I fell away completely, feeling like I had wasted money I didn't have, more confused than frustrated. Then I started 3d modeling in blender. Then, I started making this website. Modeling is cute, it’s like the ultimate dress up game, and though my scope is limited I can make those sunglasses. I can make anything I want. It’s just a factor of time and effort, no different from the FF job grind, just on my terms. More than that though, it’s an expression box with walls so vast I can spread myself out as much as I want and not touch its edges. It’s a pretty private hobby, but when I show my friends what I'm up to it’s my effort I stand on. I will not likely model the sheer volume of fashion in final fantasy but, it will be my fashion. As I craft them, those clusters of polygons, influence, and love are warm. They are what I was searching for in every game that lets me shed my skin for a crafted vessel.

They are me. They are my own.

This all clicked when I was experimenting with web design, engaging with genuine freeform play in a way we so rarely get to. Inspired by my friend putting up her site, I kinda figured that the barrier cost was low and I had a night I would have otherwise spent playing puzzle games. If I got bored, I could just switch over. Of course I was sucked into this new hobby with gusto, the freedom of expression and space-life-giving becoming immediately intoxicating.

From a history of poverty, sharing by necessity, and too many bad living situations, I have trouble seeing things I literally own as “mine.” I walk around my house, and so often it all feels like someone else’s stuff, I have to ask to touch, to engage with, to look at any of it. This drove me to collect things for a time, comics, magic cards, books. To think they were me, I could stream a game, stand in front of a camera like I flex my hand and hit record, chronicling the steam of consumption like a metaphysical anatomy lesson. The same once-nameless feeling stayed my hand. Maybe some time I will stream, or make video essays on a platform owned by an extraction machine at the head of an impossibly large leviathan of infinite appetite. If I do, I will have more interesting things to say, thoughts developed through lenses and frameworks that regard my actual life and experiences. And if I do, they promise the same compromise those rolling hills and valleys of Eorzea did: you can have your expression, but we hold the leash.

Every person has the desire to make something that reflects them. Every person wants to form a space to belong in. If there is a divine spark in our pack bonding brains, that is it. Rejecting the capitalist co-option of this holy part of us in so much as we can means making things that look worse, take longer, and reach shorter. It means making something beautiful. Something of us.

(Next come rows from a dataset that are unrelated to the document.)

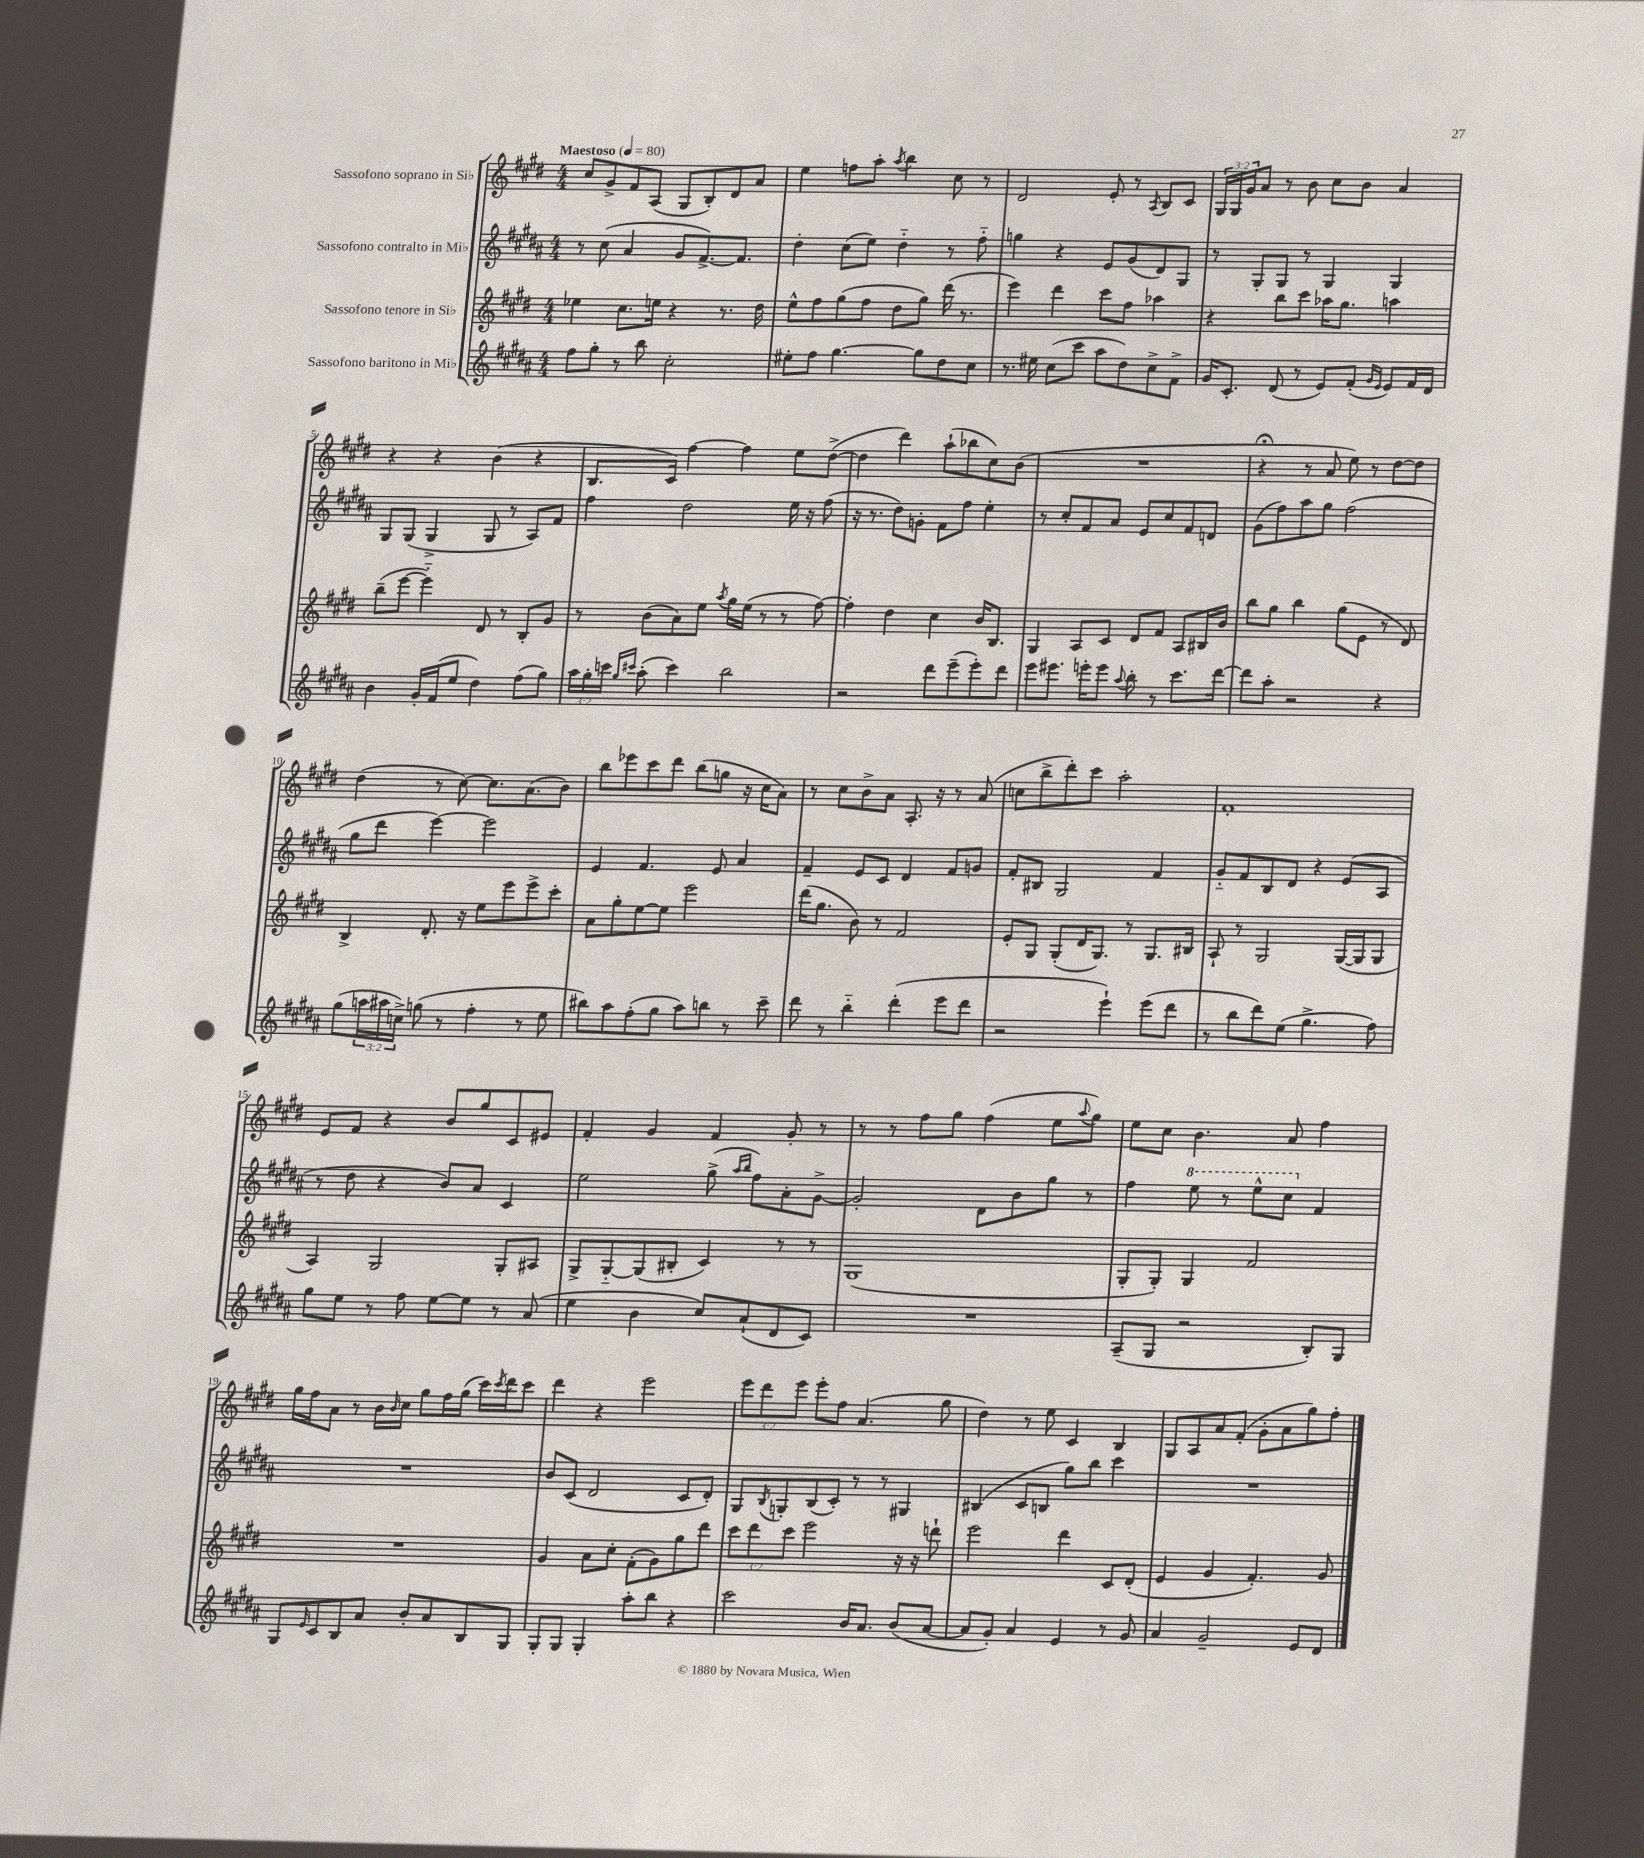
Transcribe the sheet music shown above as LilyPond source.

<<
\new StaffGroup <<
\new Staff = "s0" \with { instrumentName = "Sassofono soprano in Sib" } {
    \clef treble \key e \major \numericTimeSignature \time 4/4 \override Staff.TupletNumber.text = #tuplet-number::calc-fraction-text \tempo "Maestoso" 4 = 80
    cis''8 gis'8-> fis'8 a8( gis8 b8-.) dis'8 a'8 |
    e''4 f''8 a''8-. \acciaccatura { a''8 } b''4 cis''8 r8 |
    dis'2 e'8-. r8 \acciaccatura { a8 } b8 cis'8 |
    \tuplet 3/2 { gis16 gis16 gis'16 } a'8 r8 b'8 cis''8 b'8 a'4 |
    r4 r4 b'4( r4 |
    b8. cis'16) fis''4~ fis''4 e''8 dis''8~->( |
    dis''4 dis'''4) a''8-!( bes''8 cis''8) b'8( |
    R1 |
    r4\fermata r8 a'8 e''8) r8 dis''8~ dis''8 |
    dis''4( r8 cis''8~) cis''8. a'8.( b'8) |
    b''8 ees'''8 cis'''8 dis'''8 b''8( g''8 r16 cis''16 a'8) |
    r8 cis''8 b'8-> a'8 a8.-. r16 r8 a'8( |
    c''8 b''8-> dis'''8-.) cis'''8 a''2-. |
    fis'1-. |
    e'8 fis'8 r4 b'8 gis''8 cis'8 eis'8 |
    fis'4-. gis'4 fis'4 gis'8-. r8 |
    r8 r8 fis''8 gis''8 fis''4( e''8 \appoggiatura { a''8 } gis''8) |
    e''8 cis''8 b'4. a'8 fis''4 |
    gis''16 fis''16 a'8 r8 b'16 \grace { b'16 } cis''16 gis''8 fis''16 gis''16( cis'''16) \acciaccatura { cis'''8 } dis'''16 cis'''8 |
    dis'''4 r4 e'''2 |
    \tuplet 3/2 { e'''8 dis'''8 e'''8 } e'''8-. fis''8 a'4.( gis''8 |
    dis''4) r8 e''8 cis'4 b4 |
    gis8 a8 a'8 fis'8-.( gis'8-. a'8 gis''8) fis''8-. \bar "|." |
}
\new Staff = "s1" \with { instrumentName = "Sassofono contralto in Mib" } {
    \clef treble \key b \major \numericTimeSignature \time 4/4
    r8 cis''8( ais'4 gis'8 fis'8.~->) fis'8. |
    dis''4-. cis''8( e''8) dis''4-_ r8 fis''8-_ |
    g''4 r4 e'8 gis'8( dis'8) gis8 |
    r8 gis8-. gis8 r8 gis4 gis4 |
    gis8 gis8( gis4-> gis8 r8 ais8) fis'8 |
    fis''4 dis''2 e''16 r16 fis''8( |
    r16 r8. dis''8) g'8-. fis'8 fis''8 e''4-. |
    r8 cis''8-. fis'8 ais'8 e'8 cis''8 fis'8 d'8 |
    gis'8( fis''8) ais''8 gis''8 fis''2( |
    gis''8 dis'''8 e'''4~) e'''2 |
    e'4 fis'4. e'8 ais'4 |
    fis'4-- e'8 cis'8 dis'4 fis'8 g'8 |
    fis'8-. bis8 gis2 fis'4 |
    gis'8-_ fis'8 b8 dis'8 r4 e'8( ais8 |
    r8 dis''8 r4 b'8) ais'8 cis'4 |
    e''2 gis''8->( \grace { ais''16 b''16 } fis''8) ais'8-. gis'8~-> |
    gis'2-. dis'8 b'8 gis''8 r8 |
    fis''4 \ottava #1 e'''8 r8 e'''8-^ cis'''8 \ottava #0 fis'4 |
    R1 |
    b'8 cis'8( dis'2 cis'8 dis'8-.) |
    gis8 \acciaccatura { b8 } g8-. b8( cis'8-.) r8 r8 gis4 |
    bis4( cis'8 b8 gis''8) b''8 cis'''4 |
    R1 \bar "|." |
}
\new Staff = "s2" \with { instrumentName = "Sassofono tenore in Sib" } {
    \clef treble \key e \major \numericTimeSignature \time 4/4 \override Staff.TupletNumber.text = #tuplet-number::calc-fraction-text
    ees''4 cis''8. e''16 r4 r8. dis''16 |
    e''8-^ fis''8 gis''8( fis''8 dis''8 gis''8) dis'''16( r8. |
    e'''4) dis'''4 cis'''8 fis''8 aes''4 |
    r4 b''8 cis'''8 aes''16 gis''8. a''4 |
    b''8--( e'''8~ e'''4-_) dis'8 r8 b8-. gis'8 |
    r8 b'8( a'8) e''8 \acciaccatura { a''8 } gis''16 e''16( r8 r8 fis''8~) |
    fis''4-. dis''4 cis''4 b'16 b8. |
    gis4 a8 cis'8 dis'8 fis'8 a8 bis16 b'16 |
    b''8 gis''8 b''4 gis''8( e'8 r8 dis'8) |
    b4-> dis'8.-. r16 e''8 e'''8 e'''8-> cis'''8-. |
    a'8 gis''8-. e''8~ e''8 e'''2 |
    dis'''16( gis''8. b'8) r8 fis'2 |
    e'8-. gis8 gis8-.( dis'16 gis8.) r8 gis8. bis16 |
    a8-! r8 gis2 gis16~( gis16 gis8 |
    a4) gis2 gis8-. ais8 |
    gis8-> gis8~-_ gis8( bis8-. cis'4) r8 r8 |
    gis1( |
    gis8-. gis8-.) gis4 fis'2 |
    R1 |
    gis'4 a'8 cis''8-. fis'8-.( gis'8) gis''8 dis'''8 |
    \tuplet 3/2 { cis'''8 dis'''8 cis'''8 } e'''2 r16 r16 d'''8-! |
    e'''2 dis'''4 cis'8 dis'8-.( |
    e'4 gis'4 fis'4.-.) gis'8 \bar "|." |
}
\new Staff = "s3" \with { instrumentName = "Sassofono baritono in Mib" } {
    \clef treble \key b \major \numericTimeSignature \time 4/4 \override Staff.TupletNumber.text = #tuplet-number::calc-fraction-text
    fis''8 gis''8-. r8 b''8 cis''2-. |
    eis''8-. fis''8 gis''4.~ gis''8 dis''8 cis''8 |
    r8. eis''16 cis''8( cis'''8 ais''8 dis''8) cis''8-> fis'8-> |
    gis'16 cis'8.-. dis'8( r8 e'8) fis'8-.( \grace { gis'16 e'16 } e'8) fis'16 dis'16 |
    b'4 gis'16-. fis'16( e''8 dis''4) fis''8( gis''8) |
    \tuplet 3/2 { ais''16 gis''16-. c'''16 } \grace { gis''16 cis'''16 } ais''8-.( cis'''4) b''2 |
    r2 dis'''8 e'''8--( e'''8-.) dis'''8 |
    e'''8 eis'''8. e'''16-. e'''8 \appoggiatura { ais''8 } b''8-. r8 cis'''8. dis'''16~ |
    dis'''8 ais''8-. r2 r4 |
    gis''8( \tuplet 3/2 { a''16 ais''16 c''16->) } g''8( r8 fis''4-. r8 e''8 |
    bis''8) ais''8 fis''8-.( gis''8 ais''8) b''8 r8 cis'''8-- |
    dis'''8 r8 b''4-_ dis'''4-.( e'''8 dis'''8 |
    r2 e'''4-!) e'''8( dis'''8 |
    r8 b''8 dis'''8) e''8( gis''4.-> fis''8) |
    gis''8 e''8 r8 fis''8 e''8~ e''8 r8 ais'8( |
    e''4 b'4 cis''8) ais'8-!( dis'8 cis'8) |
    R1 |
    ais8--( gis8 r2 b8-.) gis8 |
    gis8 \grace { e'16 } cis'8 b8 ais'8 b'8-. ais'8 b8 gis8 |
    gis8-. gis8 gis4-. ais''8-. b''8 r4 |
    cis'''2 b'16 ais'8. b'8( ais'8~ |
    ais'8 gis'8-.) ais'4 e'4 r8 gis'8 |
    ais'4 gis'2-- e'8 dis'8 \bar "|." |
}
>>
>>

We can never escape from the network completely. I don’t have the capital to buy land in the woods, go off grid, and DIY my HRT, and I’m too much of a city girl anyway. So we carve out a space in the widest spiritual fields we can. We tend to gardens we find, ones we can come closest to saying are our own. When Blender is outdated I can translate to a new interface. When neocities crumbles I have hard drives, if they fail I have the knowledge that built the site in the first place. But it is not fair to say I became a gardener of this space. Rather, I fell backwards again into the same change that shifted my nature in the first place.

I became the goddess of my own private heaven.